科学・技術・9月10日
欧州原子核研究機構(CERN)の大型ハドロン衝突型加速器(LHC)が初稼働
2008年9月10日、スイス・ジュネーブ郊外にある欧州原子核研究機構(CERN)の大型ハドロン衝突型加速器(LHC)が初めて稼働を開始しました。世界最大級の粒子加速器を用いた実験の幕開けであり、素粒子物理学の新たな扉を開く歴史的な出来事となりました。
大型ハドロン衝突型加速器(LHC)の初稼働
2008年9月10日、CERNは地下トンネルに設置された全長約27キロメートルの円形加速器LHCに初めて陽子ビームを通すテストを行いました。
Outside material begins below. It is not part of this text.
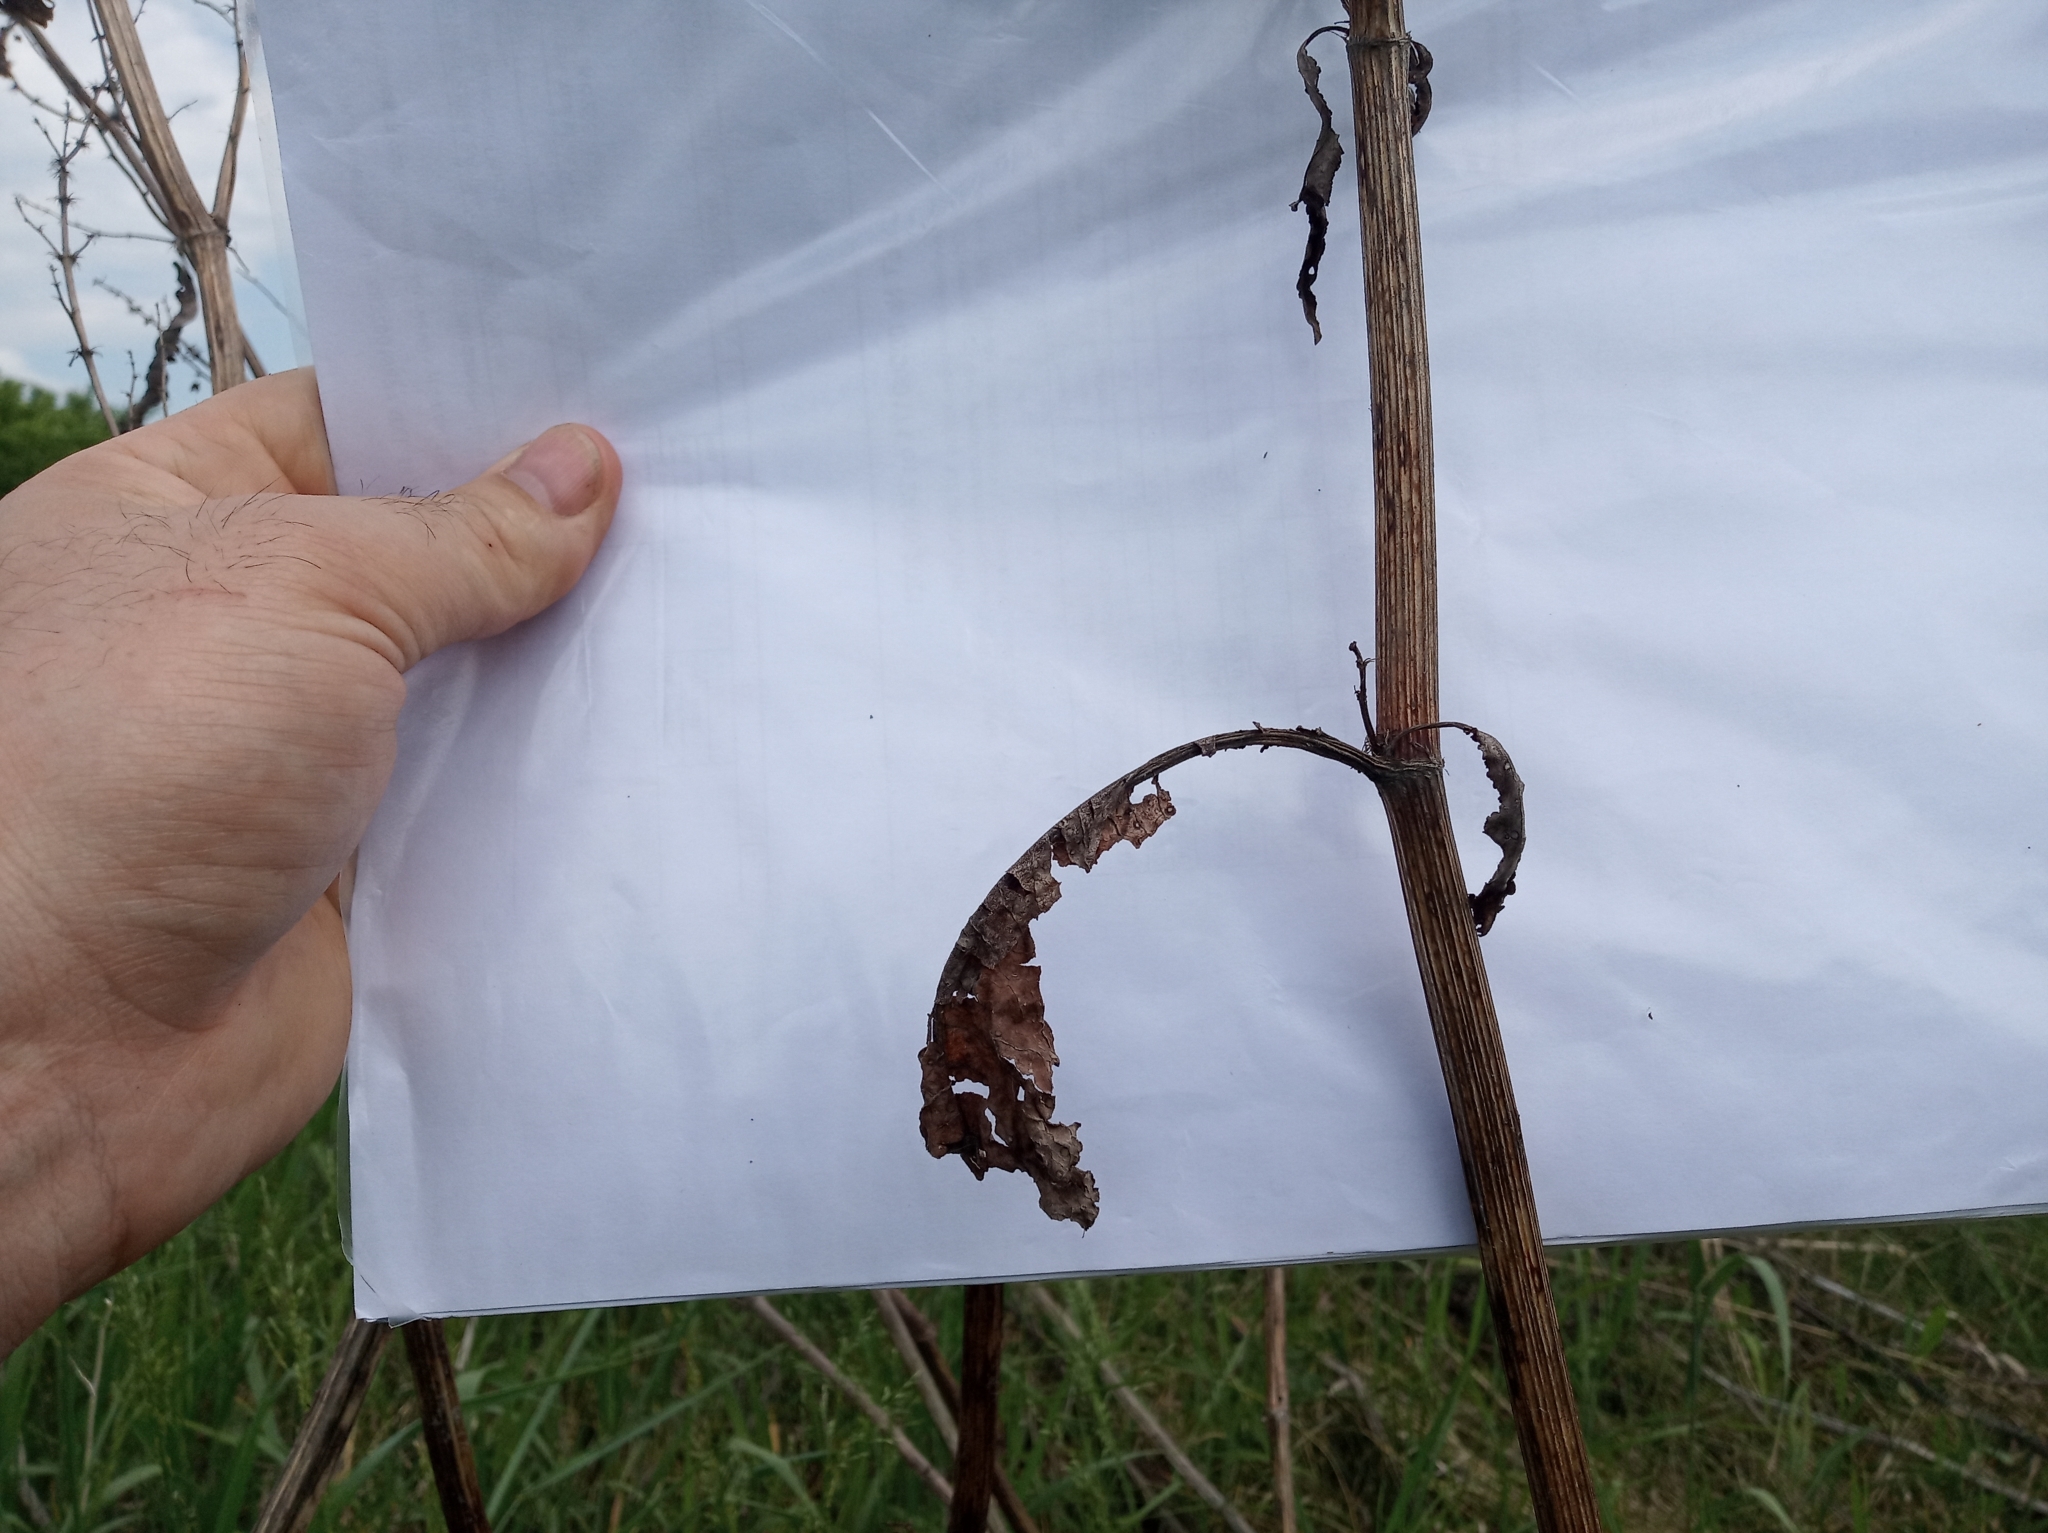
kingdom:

初期の調整段階を経て順調にビームが周回し、世界中の科学者から大きな注目を集めました。
実験の目的と科学的背景
LHCは、光速に近い速度に加速した粒子同士を高エネルギーで衝突させることで、宇宙初期の状態を再現し、質量の起源とされるヒッグス粒子などの未発見の素粒子を捉えることを主な目的として計画・建設されました。
その後の影響と成果
初稼働の直後に電気系統のトラブルによる一時停止を経験したものの、その後本格的な実験が再開されました。2012年にはヒッグス粒子の発見が発表されるなど、現代物理学の発展に極めて大きな貢献を続けています。
ポイント
- 欧州原子核研究機構(CERN)がスイスとフランスの国境付近に建設した。
- LHCは世界最大・最高エネルギーの衝突型加速器である。
- 2008年9月10日に最初のビーム通し(初稼働)が実施された。